Now here is an amazing question whose simple answer both reveals our churches weakness and each member’s individual strength:
Question: What would it take for a city to get off the “Zero SDA list”?
Answer: One SDA family moving there.
Last year my family moved to a city that was on that “zero list.” That city isn’t on the list anymore! By God’s Spirit, I baptized one woman, found another SDA at a university, brought a young man to appreciate the three angels message, who is now teaching other people the message. The result in four months of our presence is that a small SDA group now exists there, and there is one less city on the list.

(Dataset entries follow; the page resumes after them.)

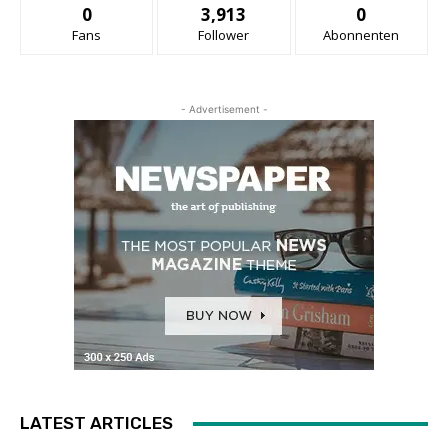
0
3,913
0
Fans
Follower
Abonnenten
- Advertisement -
LATEST ARTICLES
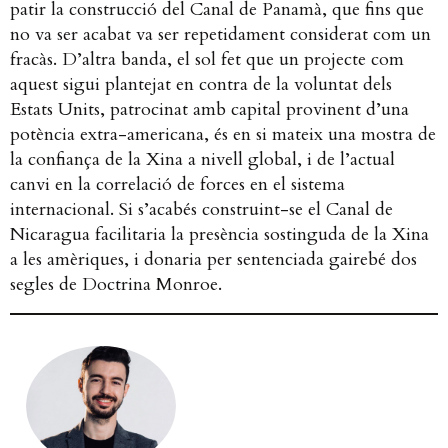
patir la construcció del Canal de Panamà, que fins que
no va ser acabat va ser repetidament considerat com un
fracàs. D’altra banda, el sol fet que un projecte com
aquest sigui plantejat en contra de la voluntat dels
Estats Units, patrocinat amb capital provinent d’una
potència extra-americana, és en si mateix una mostra de
la confiança de la Xina a nivell global, i de l’actual
canvi en la correlació de forces en el sistema
internacional. Si s’acabés construint-se el Canal de
Nicaragua facilitaria la presència sostinguda de la Xina
a les amèriques, i donaria per sentenciada gairebé dos
segles de Doctrina Monroe.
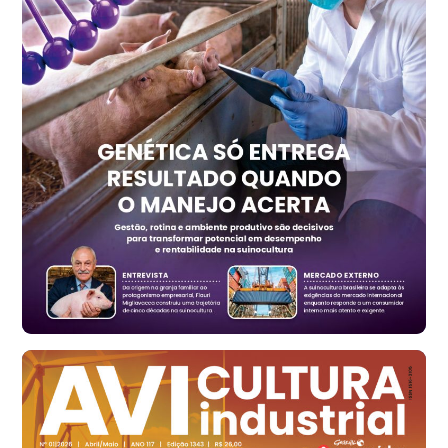
Trigo Atacado - Regional
PR
R$ 1.414,20
t
Trigo Atacado - Regional
RS
R$ 1.314,40
t
Ovo Vermelho - Regional
Vermelho
R$ 171,15
cx
Ovo Branco - Regional
Santa Maria do Jetibá (ES)
R$ 139,43
cx
Ovo Branco - Regional
Recife (PE)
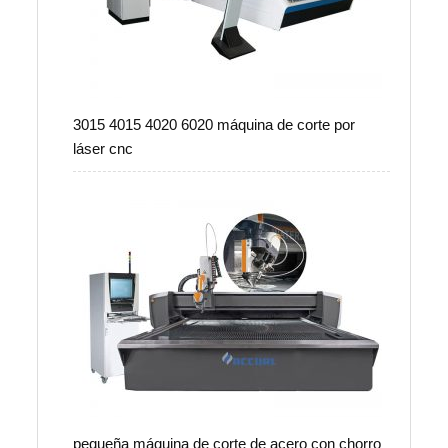
3015 4015 4020 6020 máquina de corte por
láser cnc
pequeña máquina de corte de acero con chorro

Two other Turkish cities vanished from that list last year. One is in the East of Turkey. I and my teammates have been working with people in that city off-and-on for about four years. But this year for the sake of refugees there, our union sent a man to work full time. We now have a community of SDA’s there of about forty. No, they aren’t Turkish, but the group is strategic and it’s growing.
The other Turkish city was wiped of the list when a couple moved from South America into that city (of five million). He doesn’t work for the church, but is a “tentmaker” missionary. (Yes, the term comes from Paul — who both worked for a living while raising up home churches.) In other words, this South American man is employed in Turkey for secular purposes. All the while he and his wife privately work to build up a home prayer fellowship. Now after one year he has about fifteen people meeting on Sabbaths, where last year there were none.

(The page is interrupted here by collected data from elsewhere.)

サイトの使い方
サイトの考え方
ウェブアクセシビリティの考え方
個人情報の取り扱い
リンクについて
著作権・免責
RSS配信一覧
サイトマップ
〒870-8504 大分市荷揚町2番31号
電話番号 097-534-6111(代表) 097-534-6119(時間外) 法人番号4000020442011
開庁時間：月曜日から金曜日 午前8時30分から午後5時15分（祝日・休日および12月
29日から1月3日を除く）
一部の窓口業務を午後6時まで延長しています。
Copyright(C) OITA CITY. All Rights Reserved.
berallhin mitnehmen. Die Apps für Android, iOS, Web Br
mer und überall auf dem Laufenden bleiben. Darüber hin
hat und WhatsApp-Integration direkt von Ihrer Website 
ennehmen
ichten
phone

Do you notice there is something that most of the countries in the “zero list” have in common? They are places that aren’t exactly friendly toward Christian missionaries. In fact missionaries will be flat out refused at the border if they give “Missionary” as a reason for entering the country.
However, almost anybody could go to one of these countries to work as an English teacher, engineer or scientist. The doors that are closed for missionaries, swing wide open for skilled, educated professionals. Additionally, these places are eager for trade and for export. All that is needed is people of skill who are willing to do more than share the gospel — they must also share their talent. In a real way, their talent, becomes their expression of love. Maybe you or someone you know could go as a “tentmaker” businessman, doctor or teacher.
Tentmakers are individuals and families who are willing to use their secular career in some outlandish location on earth for the glory of God. Their salary will come from secular companies. These jobs are unusual jobs for people willing to live unusual lives. They can’t tell anyone they are missionaries, but they are. They must speak often about their personal love for Jesus while never proselytizing. Their home and hospitality must be a church, because there is no tolerance for churches. Their lives must have the aroma of Christ in a place that has never smelled the gospel fragrance before.
Can you see the power of penetrating these “zero SDA” cities through lay workers? Yes, in many ways toppling that “zero list” is much like entering the last strongholds that Satan has here on earth. Tentmakers will establish islands of holiness that will grow, just as Adventist Mission did years ago. It’s hard to imagine places like Seoul, Korea and San Paulo, Brazil were on a “zero list” not too many years ago. Someone went and it made all the difference.